> [Task to carry out]
How many of the lines in the data contain "down"? Give only the number.

> [Records supplied]
__________
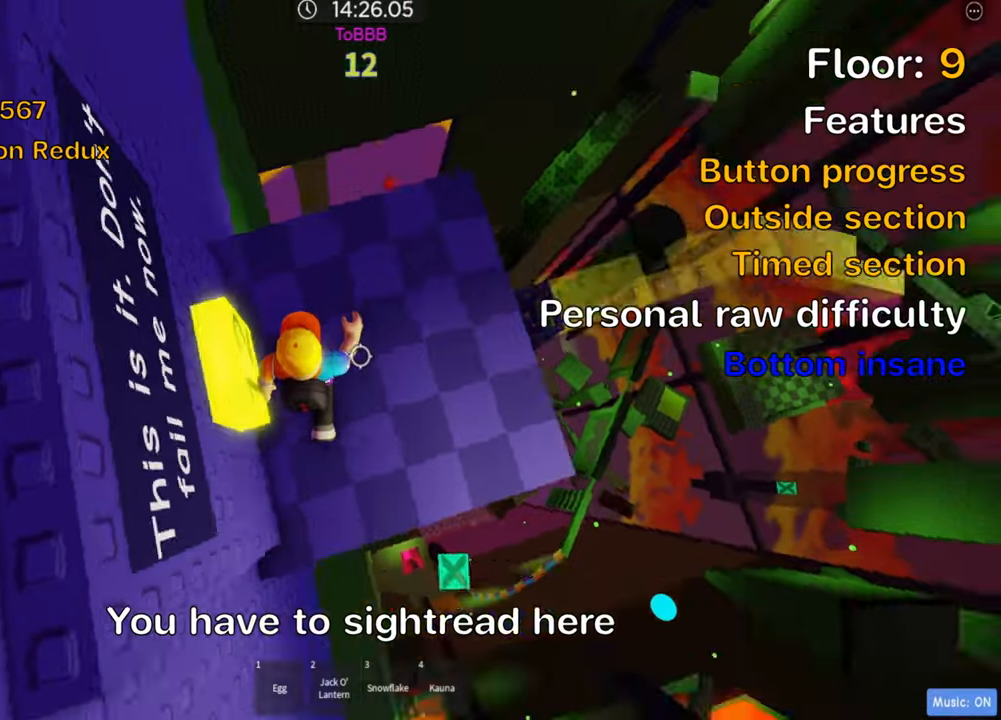
{"keys": ["space", "w"], "events": [[17, "a", "up"], [50, "w", "down"], [100, "d", "down"], [217, "d", "up"], [400, "space", "down"]]}
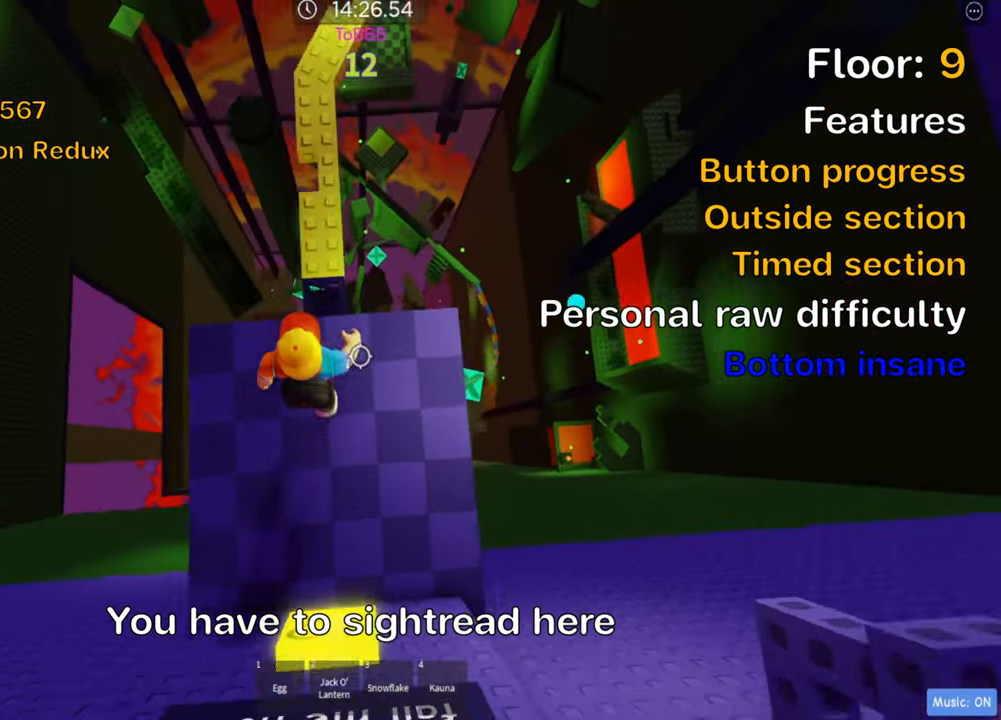
{"keys": ["space", "w"], "events": [[34, "space", "up"], [500, "space", "down"]]}
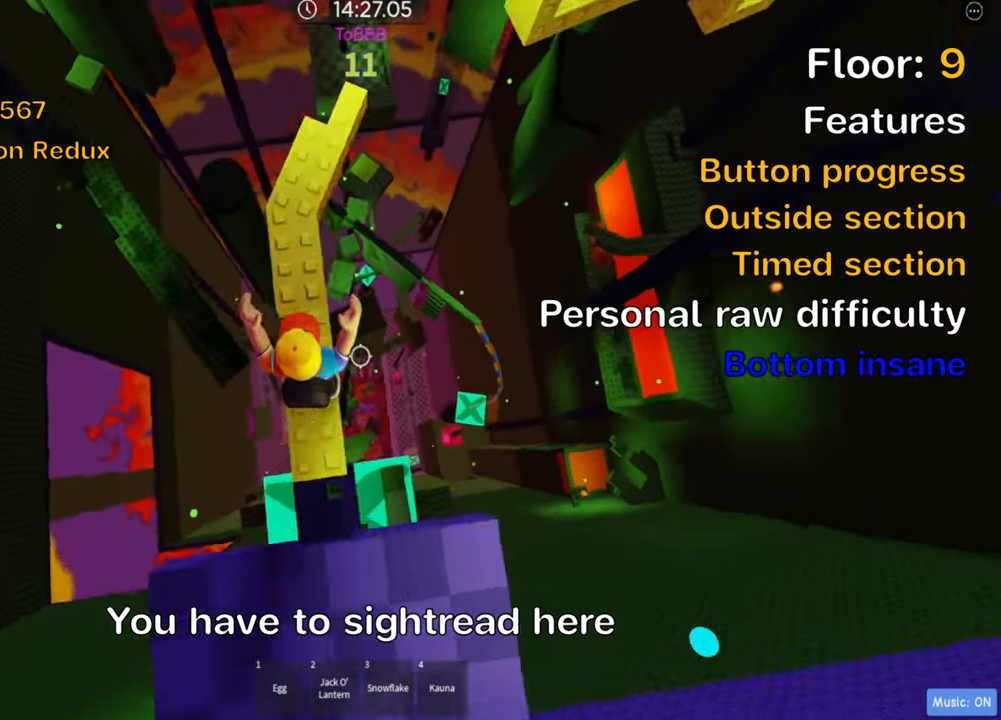
{"keys": ["w"], "events": [[134, "space", "up"]]}
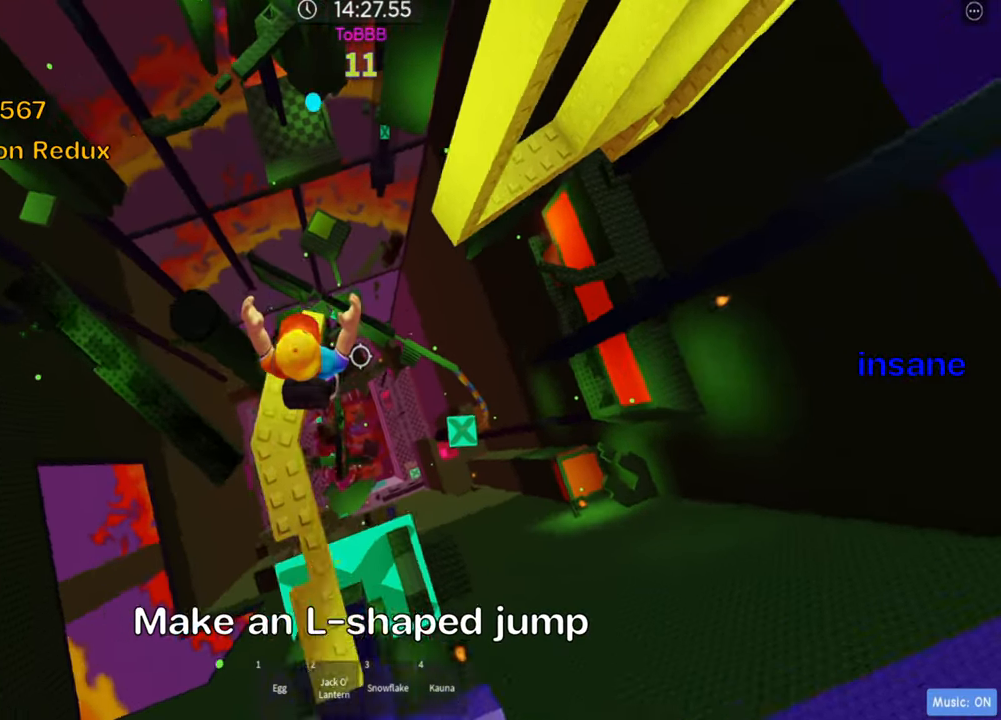
{"keys": ["d", "space"], "events": [[167, "w", "up"], [300, "d", "down"], [434, "space", "down"]]}
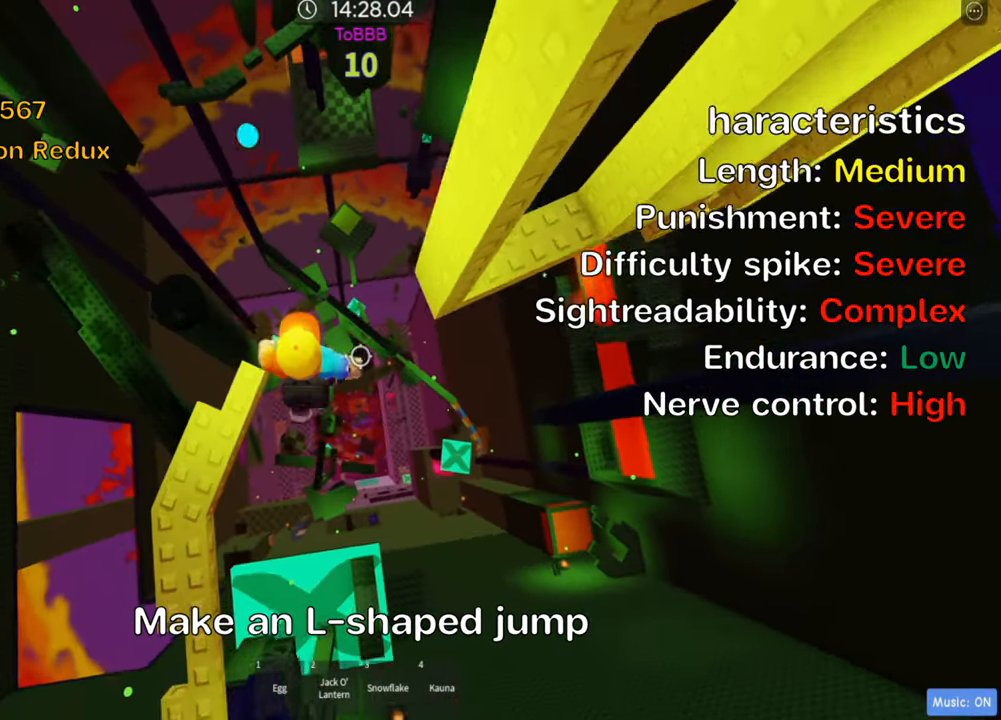
{"keys": ["d"], "events": [[67, "space", "up"]]}
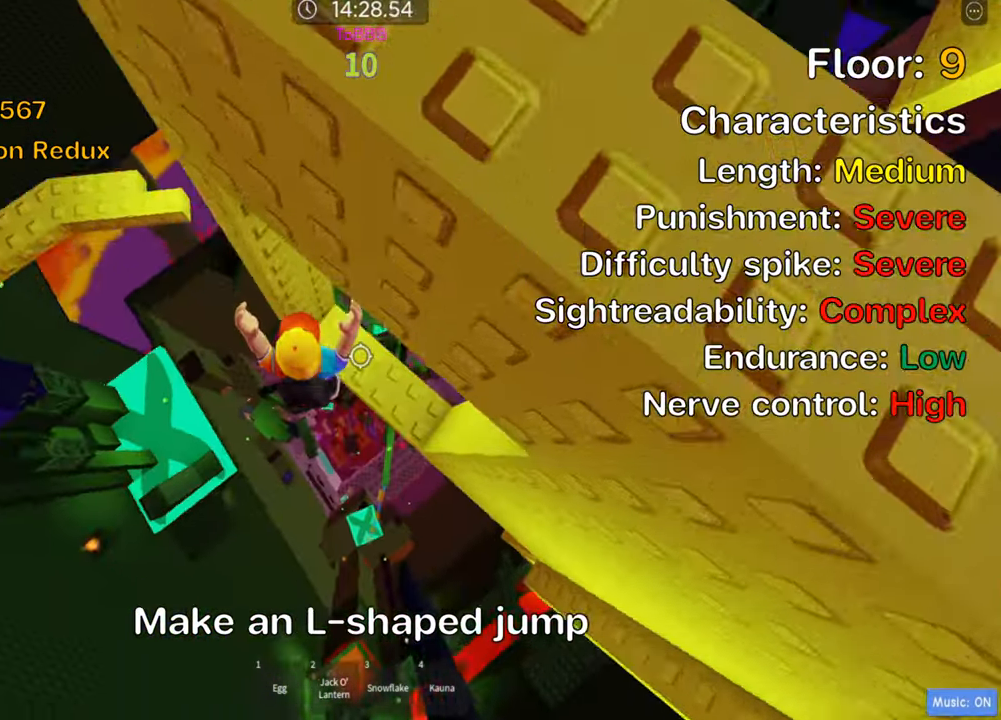
{"keys": ["d", "w"], "events": [[50, "w", "down"], [134, "d", "up"], [150, "w", "up"], [384, "d", "down"], [384, "w", "down"]]}
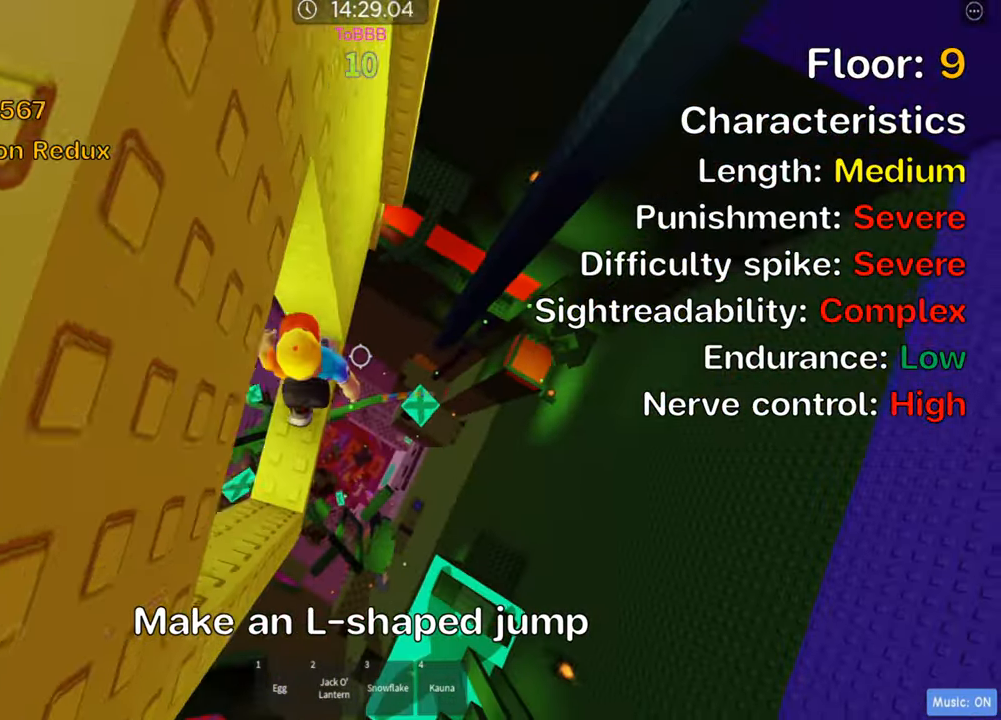
{"keys": ["shift"], "events": [[34, "d", "up"], [50, "w", "up"], [84, "shift", "down"], [234, "shift", "up"], [467, "shift", "down"]]}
__________
> [Task output]
5